What you should do – Lines below starting with the line with "In case of thick" and going on through the line with "The laying of" must be output exactly; the rest of the records must be left out.

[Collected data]
=====
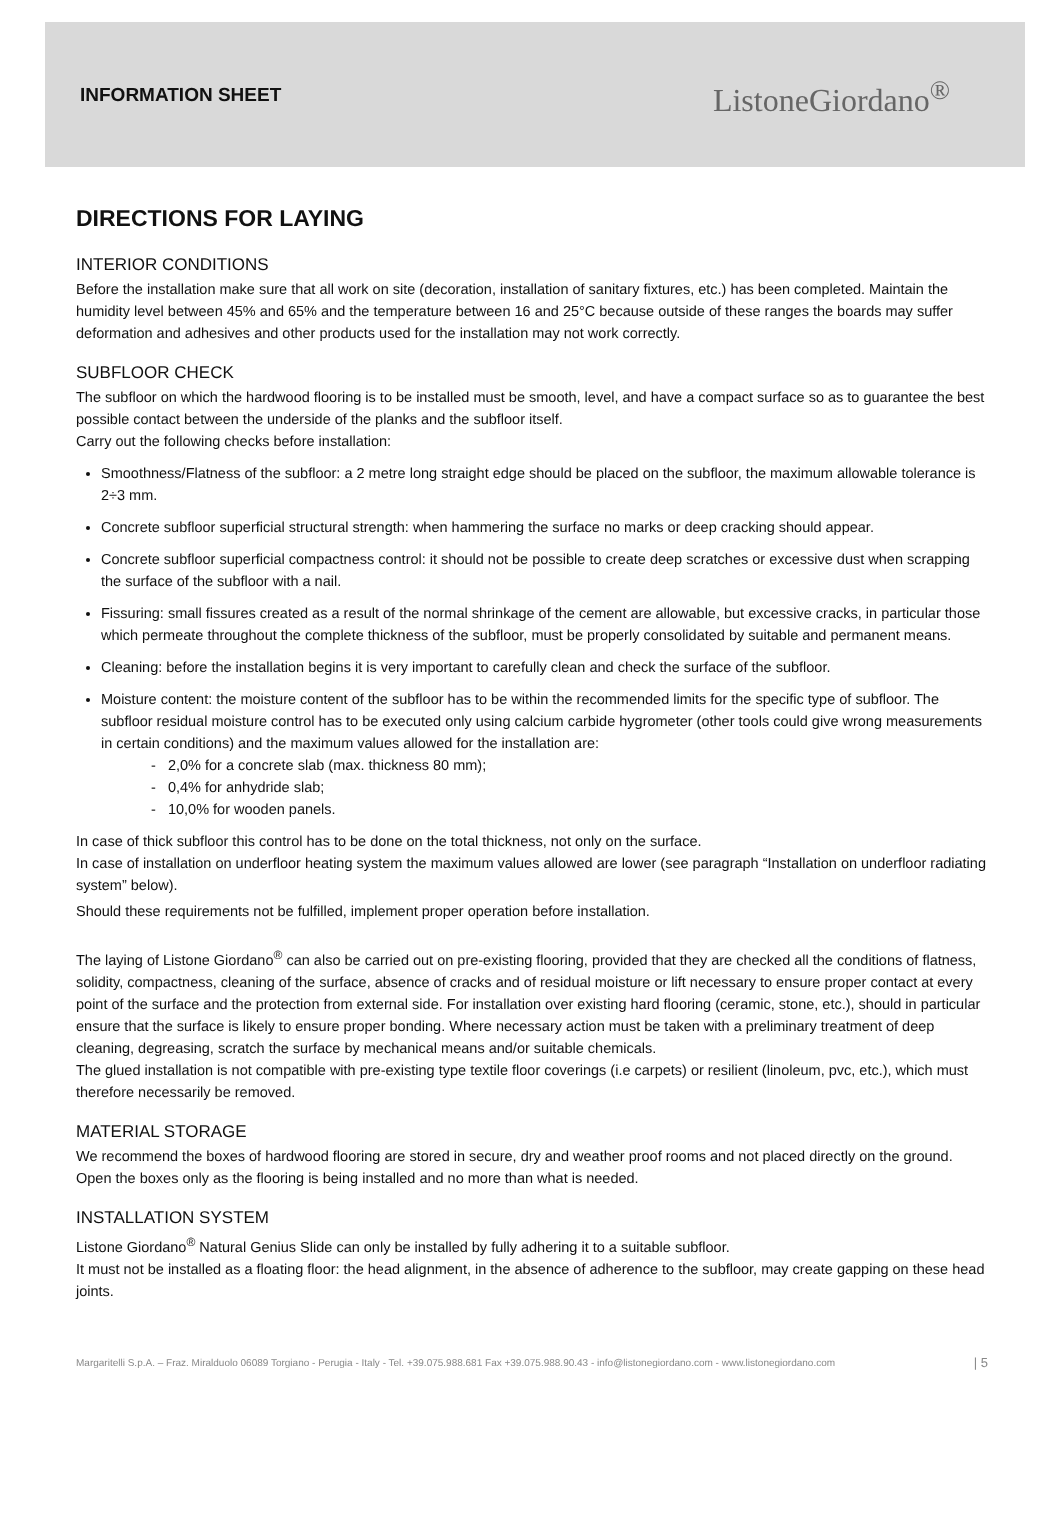INFORMATION SHEET ListoneGiordano<sup>®</sup>
DIRECTIONS FOR LAYING
INTERIOR CONDITIONS
Before the installation make sure that all work on site (decoration, installation of sanitary fixtures, etc.) has been completed. Maintain the humidity level between 45% and 65% and the temperature between 16 and 25°C because outside of these ranges the boards may suffer deformation and adhesives and other products used for the installation may not work correctly.
SUBFLOOR CHECK
The subfloor on which the hardwood flooring is to be installed must be smooth, level, and have a compact surface so as to guarantee the best possible contact between the underside of the planks and the subfloor itself.
Carry out the following checks before installation:
Smoothness/Flatness of the subfloor: a 2 metre long straight edge should be placed on the subfloor, the maximum allowable tolerance is 2÷3 mm.
Concrete subfloor superficial structural strength: when hammering the surface no marks or deep cracking should appear.
Concrete subfloor superficial compactness control: it should not be possible to create deep scratches or excessive dust when scrapping the surface of the subfloor with a nail.
Fissuring: small fissures created as a result of the normal shrinkage of the cement are allowable, but excessive cracks, in particular those which permeate throughout the complete thickness of the subfloor, must be properly consolidated by suitable and permanent means.
Cleaning: before the installation begins it is very important to carefully clean and check the surface of the subfloor.
Moisture content: the moisture content of the subfloor has to be within the recommended limits for the specific type of subfloor. The subfloor residual moisture control has to be executed only using calcium carbide hygrometer (other tools could give wrong measurements in certain conditions) and the maximum values allowed for the installation are:
- 2,0% for a concrete slab (max. thickness 80 mm);
- 0,4% for anhydride slab;
- 10,0% for wooden panels.
In case of thick subfloor this control has to be done on the total thickness, not only on the surface.
In case of installation on underfloor heating system the maximum values allowed are lower (see paragraph “Installation on underfloor radiating system” below).
Should these requirements not be fulfilled, implement proper operation before installation.
The laying of Listone Giordano<sup>®</sup> can also be carried out on pre-existing flooring, provided that they are checked all the conditions of flatness, solidity, compactness, cleaning of the surface, absence of cracks and of residual moisture or lift necessary to ensure proper contact at every point of the surface and the protection from external side. For installation over existing hard flooring (ceramic, stone, etc.), should in particular ensure that the surface is likely to ensure proper bonding. Where necessary action must be taken with a preliminary treatment of deep cleaning, degreasing, scratch the surface by mechanical means and/or suitable chemicals.
The glued installation is not compatible with pre-existing type textile floor coverings (i.e carpets) or resilient (linoleum, pvc, etc.), which must therefore necessarily be removed.
MATERIAL STORAGE
We recommend the boxes of hardwood flooring are stored in secure, dry and weather proof rooms and not placed directly on the ground. Open the boxes only as the flooring is being installed and no more than what is needed.
INSTALLATION SYSTEM
Listone Giordano<sup>®</sup> Natural Genius Slide can only be installed by fully adhering it to a suitable subfloor.
It must not be installed as a floating floor: the head alignment, in the absence of adherence to the subfloor, may create gapping on these head joints.
Margaritelli S.p.A. – Fraz. Miralduolo 06089 Torgiano - Perugia - Italy - Tel. +39.075.988.681 Fax +39.075.988.90.43 - info@listonegiordano.com - www.listonegiordano.com | 5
=====
Output for this exercise –
In case of thick subfloor this control has to be done on the total thickness, not only on the surface.
In case of installation on underfloor heating system the maximum values allowed are lower (see paragraph “Installation on underfloor radiating system” below).
Should these requirements not be fulfilled, implement proper operation before installation.
The laying of Listone Giordano<sup>®</sup> can also be carried out on pre-existing flooring, provided that they are checked all the conditions of flatness, solidity, compactness, cleaning of the surface, absence of cracks and of residual moisture or lift necessary to ensure proper contact at every point of the surface and the protection from external side. For installation over existing hard flooring (ceramic, stone, etc.), should in particular ensure that the surface is likely to ensure proper bonding. Where necessary action must be taken with a preliminary treatment of deep cleaning, degreasing, scratch the surface by mechanical means and/or suitable chemicals.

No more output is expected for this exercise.